Carol Dover, president of the Florida Restaurant and Lodging Association, said Visit Florida has evolved as its public funding has increased from a decade ago when the agency was more of a private entity than a governmental one. But as state funding has increased, Visit Florida has to change and acknowledge that it has to act more like a governmental entity than it is used to.
“If we are going to continue to survive in this process we have to also remember that we are more of a government entity than we are private,” said Dover, a Visit Florida board member. “We have to think more like a government entity and not always like the private sector as we have.”
Visit Florida is a quasi-governmental agency that receives more than $140 million a year from mostly private tourism-related business and about $78 million from state government. Scott cannot fire or hire the CEO — that is left to the board of directors.
Corcoran has questioned the roll Visit Florida has played in hitting tourism records. He said the agency’s funding has grown faster than the number of tourists.
Since 2009 Visit Florida’s public funding has grown from $29 million to $78 million.
While Lawson has no experience in tourism marketing, board members said he was a perfect fit because the governor has already given his endorsement of the move and Lawson has experience walking the halls of Tallahassee as a former agency head.
“He knows the process,” Talbert told board members.
Lawson said his mission is to instill a “cultural change” in Visit Florida to make transparency and accountability more of a part of the agency’s thinking.
“We need to makes sure that folks know clearly who we are and what we are doing,” Lawson said.
Unlike other traditional government agency appointments, Lawson’s selection does not have to be confirmed by the Florida Senate.
Seccombe, meanwhile, will only get a fraction of the $440,000 he could have received in severance pay. Talbert said through negotiations he was able to convince Seccombe to leave with just $73,000 — and that will all be paid through Visit Florida’s private funds.

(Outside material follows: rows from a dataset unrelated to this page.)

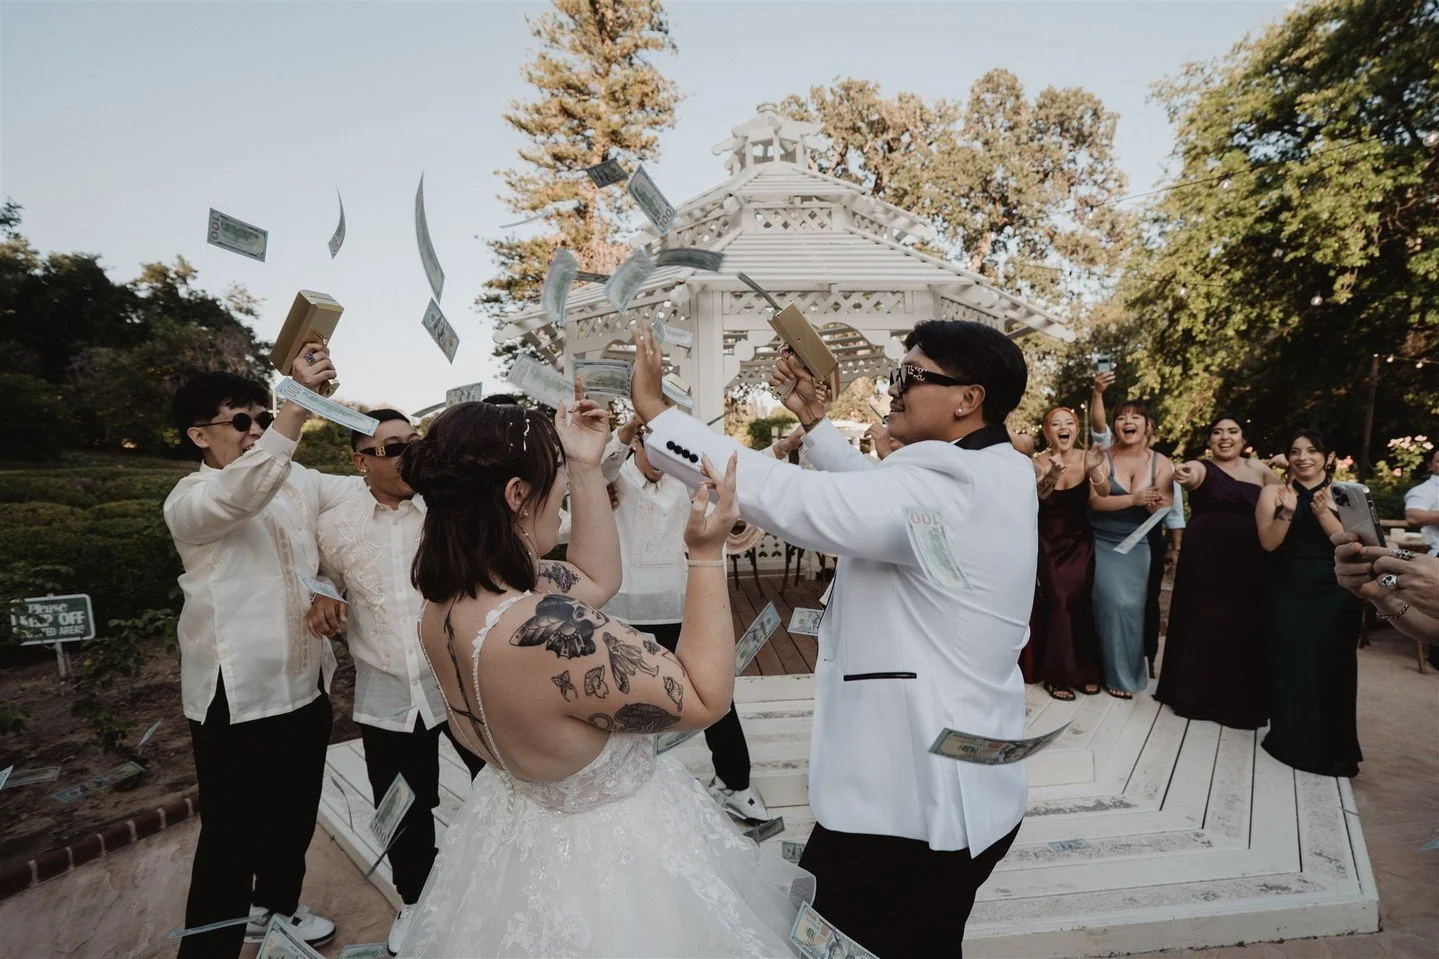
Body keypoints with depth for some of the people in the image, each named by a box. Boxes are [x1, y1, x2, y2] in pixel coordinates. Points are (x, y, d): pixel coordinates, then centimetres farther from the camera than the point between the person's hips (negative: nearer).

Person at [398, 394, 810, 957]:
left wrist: (587, 467, -5)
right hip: (609, 857, -7)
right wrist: (707, 553, -26)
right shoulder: (548, 632, -40)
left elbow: (596, 579, 1)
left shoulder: (449, 600, -12)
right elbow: (706, 698, -26)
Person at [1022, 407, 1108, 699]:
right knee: (1058, 604, -6)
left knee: (1081, 603, 2)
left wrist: (1094, 469, -44)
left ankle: (1085, 671, 19)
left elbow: (1104, 492, -23)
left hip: (1080, 541, 2)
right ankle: (1057, 675, 6)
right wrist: (1054, 474, -49)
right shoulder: (1040, 462, -12)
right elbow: (1033, 496, -29)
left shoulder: (1086, 457, -8)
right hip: (1049, 543, -2)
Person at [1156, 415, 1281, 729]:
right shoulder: (1203, 468, -5)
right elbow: (1193, 475, -30)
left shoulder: (1258, 468, 9)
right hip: (1205, 558, -4)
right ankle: (1198, 695, 15)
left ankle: (1241, 700, 25)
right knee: (1205, 625, 2)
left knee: (1246, 627, 9)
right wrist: (1188, 476, -52)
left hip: (1249, 562, 4)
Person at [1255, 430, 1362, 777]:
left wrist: (1323, 513, -21)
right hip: (1289, 593, -1)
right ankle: (1293, 742, 17)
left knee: (1334, 667, 7)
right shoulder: (1274, 491, -1)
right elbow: (1268, 542, -7)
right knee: (1291, 667, 1)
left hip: (1337, 594, 1)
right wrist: (1287, 513, -23)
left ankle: (1334, 748, 23)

Seccombe was not available for comment Tuesday, but in the past has defended the soccer, racing team and Pitbull deals as efforts to reach more foreign tourists who stay in Florida longer and spend more — and to compete against other states, like California, which have increased their tourism marketing and started to eat into Florida’s market share. He said on each of those deals, Florida got big returns on its investment and reached audiences that are increasingly hard to get to through traditional media advertising. However, Seccombe did say he would never do another deal like the one with Pitbull where he could not release details of the contract.
That, however, was not enough to help Seccombe to keep the job he has held since November 2012.